DATA IN THIS EXERCISE:
* * * *

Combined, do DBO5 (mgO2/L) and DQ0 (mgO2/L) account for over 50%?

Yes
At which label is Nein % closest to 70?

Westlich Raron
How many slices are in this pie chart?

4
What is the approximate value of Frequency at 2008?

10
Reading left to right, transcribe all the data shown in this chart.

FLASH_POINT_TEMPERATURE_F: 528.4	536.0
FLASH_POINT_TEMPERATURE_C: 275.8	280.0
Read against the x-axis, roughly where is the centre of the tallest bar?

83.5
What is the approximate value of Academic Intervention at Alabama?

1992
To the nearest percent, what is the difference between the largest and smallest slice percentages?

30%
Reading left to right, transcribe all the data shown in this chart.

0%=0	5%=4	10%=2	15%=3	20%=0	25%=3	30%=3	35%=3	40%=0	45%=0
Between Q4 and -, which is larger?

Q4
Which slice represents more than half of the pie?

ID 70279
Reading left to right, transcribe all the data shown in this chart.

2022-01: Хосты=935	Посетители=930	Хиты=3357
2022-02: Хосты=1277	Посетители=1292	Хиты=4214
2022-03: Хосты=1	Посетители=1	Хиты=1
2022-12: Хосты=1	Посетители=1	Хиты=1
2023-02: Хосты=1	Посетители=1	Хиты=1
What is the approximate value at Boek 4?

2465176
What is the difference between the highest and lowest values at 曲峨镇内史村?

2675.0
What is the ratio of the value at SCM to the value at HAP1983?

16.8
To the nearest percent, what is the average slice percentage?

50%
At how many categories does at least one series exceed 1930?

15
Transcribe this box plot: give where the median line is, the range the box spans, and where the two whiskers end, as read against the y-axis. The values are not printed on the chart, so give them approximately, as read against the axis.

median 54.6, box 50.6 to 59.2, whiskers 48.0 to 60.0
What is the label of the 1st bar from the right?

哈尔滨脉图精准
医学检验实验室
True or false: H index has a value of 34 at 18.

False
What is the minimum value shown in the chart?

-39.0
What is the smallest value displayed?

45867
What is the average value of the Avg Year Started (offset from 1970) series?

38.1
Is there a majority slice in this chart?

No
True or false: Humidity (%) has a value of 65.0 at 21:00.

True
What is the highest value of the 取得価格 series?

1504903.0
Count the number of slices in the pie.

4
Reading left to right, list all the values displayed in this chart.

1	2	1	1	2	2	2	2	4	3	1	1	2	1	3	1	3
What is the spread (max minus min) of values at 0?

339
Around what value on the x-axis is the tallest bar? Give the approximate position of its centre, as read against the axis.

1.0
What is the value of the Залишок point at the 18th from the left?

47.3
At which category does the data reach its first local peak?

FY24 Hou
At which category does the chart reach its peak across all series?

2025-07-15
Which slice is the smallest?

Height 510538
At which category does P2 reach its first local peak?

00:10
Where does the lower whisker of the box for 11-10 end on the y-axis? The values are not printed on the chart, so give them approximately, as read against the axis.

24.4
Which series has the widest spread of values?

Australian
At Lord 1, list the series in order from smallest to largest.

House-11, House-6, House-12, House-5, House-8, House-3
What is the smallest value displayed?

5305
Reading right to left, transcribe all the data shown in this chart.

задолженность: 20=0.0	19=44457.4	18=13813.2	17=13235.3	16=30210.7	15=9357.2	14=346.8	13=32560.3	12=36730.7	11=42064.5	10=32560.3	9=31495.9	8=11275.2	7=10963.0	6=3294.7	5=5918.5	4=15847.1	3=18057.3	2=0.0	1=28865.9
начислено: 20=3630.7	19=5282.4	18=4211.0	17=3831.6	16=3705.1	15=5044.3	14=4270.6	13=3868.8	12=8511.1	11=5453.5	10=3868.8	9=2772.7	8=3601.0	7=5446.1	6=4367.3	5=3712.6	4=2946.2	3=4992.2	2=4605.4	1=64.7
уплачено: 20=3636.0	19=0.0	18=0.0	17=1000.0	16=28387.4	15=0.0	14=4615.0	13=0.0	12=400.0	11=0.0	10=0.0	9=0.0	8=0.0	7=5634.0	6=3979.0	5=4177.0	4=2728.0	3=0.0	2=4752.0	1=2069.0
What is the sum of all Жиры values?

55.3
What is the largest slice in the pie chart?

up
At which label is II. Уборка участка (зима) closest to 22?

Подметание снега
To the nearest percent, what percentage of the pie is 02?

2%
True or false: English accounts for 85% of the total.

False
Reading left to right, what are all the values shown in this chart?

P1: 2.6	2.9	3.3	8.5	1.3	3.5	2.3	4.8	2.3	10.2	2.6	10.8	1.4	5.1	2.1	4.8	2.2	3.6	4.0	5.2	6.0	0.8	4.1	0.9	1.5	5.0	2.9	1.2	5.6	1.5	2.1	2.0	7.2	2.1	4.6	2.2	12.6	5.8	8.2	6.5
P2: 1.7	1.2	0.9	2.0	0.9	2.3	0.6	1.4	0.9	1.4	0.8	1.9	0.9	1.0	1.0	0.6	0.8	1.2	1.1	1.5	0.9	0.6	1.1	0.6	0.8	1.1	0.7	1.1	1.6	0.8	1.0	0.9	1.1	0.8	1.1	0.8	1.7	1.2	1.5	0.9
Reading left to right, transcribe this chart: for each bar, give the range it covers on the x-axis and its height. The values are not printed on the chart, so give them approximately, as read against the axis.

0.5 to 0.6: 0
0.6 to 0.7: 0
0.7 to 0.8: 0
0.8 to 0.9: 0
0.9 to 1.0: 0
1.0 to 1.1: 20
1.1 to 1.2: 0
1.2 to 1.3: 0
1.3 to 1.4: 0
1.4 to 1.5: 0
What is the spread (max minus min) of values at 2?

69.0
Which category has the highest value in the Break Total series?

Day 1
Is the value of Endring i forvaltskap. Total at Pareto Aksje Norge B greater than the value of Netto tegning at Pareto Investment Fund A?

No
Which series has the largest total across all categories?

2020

* * * *

EXERCISE AIM:
Reproduce every record above verbatim, line by line, with nothing added, dropped, or reordered.

RESPONSE BELOW:
Combined, do DBO5 (mgO2/L) and DQ0 (mgO2/L) account for over 50%?

Yes
At which label is Nein % closest to 70?

Westlich Raron
How many slices are in this pie chart?

4
What is the approximate value of Frequency at 2008?

10
Reading left to right, transcribe all the data shown in this chart.

FLASH_POINT_TEMPERATURE_F: 528.4	536.0
FLASH_POINT_TEMPERATURE_C: 275.8	280.0
Read against the x-axis, roughly where is the centre of the tallest bar?

83.5
What is the approximate value of Academic Intervention at Alabama?

1992
To the nearest percent, what is the difference between the largest and smallest slice percentages?

30%
Reading left to right, transcribe all the data shown in this chart.

0%=0	5%=4	10%=2	15%=3	20%=0	25%=3	30%=3	35%=3	40%=0	45%=0
Between Q4 and -, which is larger?

Q4
Which slice represents more than half of the pie?

ID 70279
Reading left to right, transcribe all the data shown in this chart.

2022-01: Хосты=935	Посетители=930	Хиты=3357
2022-02: Хосты=1277	Посетители=1292	Хиты=4214
2022-03: Хосты=1	Посетители=1	Хиты=1
2022-12: Хосты=1	Посетители=1	Хиты=1
2023-02: Хосты=1	Посетители=1	Хиты=1
What is the approximate value at Boek 4?

2465176
What is the difference between the highest and lowest values at 曲峨镇内史村?

2675.0
What is the ratio of the value at SCM to the value at HAP1983?

16.8
To the nearest percent, what is the average slice percentage?

50%
At how many categories does at least one series exceed 1930?

15
Transcribe this box plot: give where the median line is, the range the box spans, and where the two whiskers end, as read against the y-axis. The values are not printed on the chart, so give them approximately, as read against the axis.

median 54.6, box 50.6 to 59.2, whiskers 48.0 to 60.0
What is the label of the 1st bar from the right?

哈尔滨脉图精准
医学检验实验室
True or false: H index has a value of 34 at 18.

False
What is the minimum value shown in the chart?

-39.0
What is the smallest value displayed?

45867
What is the average value of the Avg Year Started (offset from 1970) series?

38.1
Is there a majority slice in this chart?

No
True or false: Humidity (%) has a value of 65.0 at 21:00.

True
What is the highest value of the 取得価格 series?

1504903.0
Count the number of slices in the pie.

4
Reading left to right, list all the values displayed in this chart.

1	2	1	1	2	2	2	2	4	3	1	1	2	1	3	1	3
What is the spread (max minus min) of values at 0?

339
Around what value on the x-axis is the tallest bar? Give the approximate position of its centre, as read against the axis.

1.0
What is the value of the Залишок point at the 18th from the left?

47.3
At which category does the data reach its first local peak?

FY24 Hou
At which category does the chart reach its peak across all series?

2025-07-15
Which slice is the smallest?

Height 510538
At which category does P2 reach its first local peak?

00:10
Where does the lower whisker of the box for 11-10 end on the y-axis? The values are not printed on the chart, so give them approximately, as read against the axis.

24.4
Which series has the widest spread of values?

Australian
At Lord 1, list the series in order from smallest to largest.

House-11, House-6, House-12, House-5, House-8, House-3
What is the smallest value displayed?

5305
Reading right to left, transcribe all the data shown in this chart.

задолженность: 20=0.0	19=44457.4	18=13813.2	17=13235.3	16=30210.7	15=9357.2	14=346.8	13=32560.3	12=36730.7	11=42064.5	10=32560.3	9=31495.9	8=11275.2	7=10963.0	6=3294.7	5=5918.5	4=15847.1	3=18057.3	2=0.0	1=28865.9
начислено: 20=3630.7	19=5282.4	18=4211.0	17=3831.6	16=3705.1	15=5044.3	14=4270.6	13=3868.8	12=8511.1	11=5453.5	10=3868.8	9=2772.7	8=3601.0	7=5446.1	6=4367.3	5=3712.6	4=2946.2	3=4992.2	2=4605.4	1=64.7
уплачено: 20=3636.0	19=0.0	18=0.0	17=1000.0	16=28387.4	15=0.0	14=4615.0	13=0.0	12=400.0	11=0.0	10=0.0	9=0.0	8=0.0	7=5634.0	6=3979.0	5=4177.0	4=2728.0	3=0.0	2=4752.0	1=2069.0
What is the sum of all Жиры values?

55.3
What is the largest slice in the pie chart?

up
At which label is II. Уборка участка (зима) closest to 22?

Подметание снега
To the nearest percent, what percentage of the pie is 02?

2%
True or false: English accounts for 85% of the total.

False
Reading left to right, what are all the values shown in this chart?

P1: 2.6	2.9	3.3	8.5	1.3	3.5	2.3	4.8	2.3	10.2	2.6	10.8	1.4	5.1	2.1	4.8	2.2	3.6	4.0	5.2	6.0	0.8	4.1	0.9	1.5	5.0	2.9	1.2	5.6	1.5	2.1	2.0	7.2	2.1	4.6	2.2	12.6	5.8	8.2	6.5
P2: 1.7	1.2	0.9	2.0	0.9	2.3	0.6	1.4	0.9	1.4	0.8	1.9	0.9	1.0	1.0	0.6	0.8	1.2	1.1	1.5	0.9	0.6	1.1	0.6	0.8	1.1	0.7	1.1	1.6	0.8	1.0	0.9	1.1	0.8	1.1	0.8	1.7	1.2	1.5	0.9
Reading left to right, transcribe this chart: for each bar, give the range it covers on the x-axis and its height. The values are not printed on the chart, so give them approximately, as read against the axis.

0.5 to 0.6: 0
0.6 to 0.7: 0
0.7 to 0.8: 0
0.8 to 0.9: 0
0.9 to 1.0: 0
1.0 to 1.1: 20
1.1 to 1.2: 0
1.2 to 1.3: 0
1.3 to 1.4: 0
1.4 to 1.5: 0
What is the spread (max minus min) of values at 2?

69.0
Which category has the highest value in the Break Total series?

Day 1
Is the value of Endring i forvaltskap. Total at Pareto Aksje Norge B greater than the value of Netto tegning at Pareto Investment Fund A?

No
Which series has the largest total across all categories?

2020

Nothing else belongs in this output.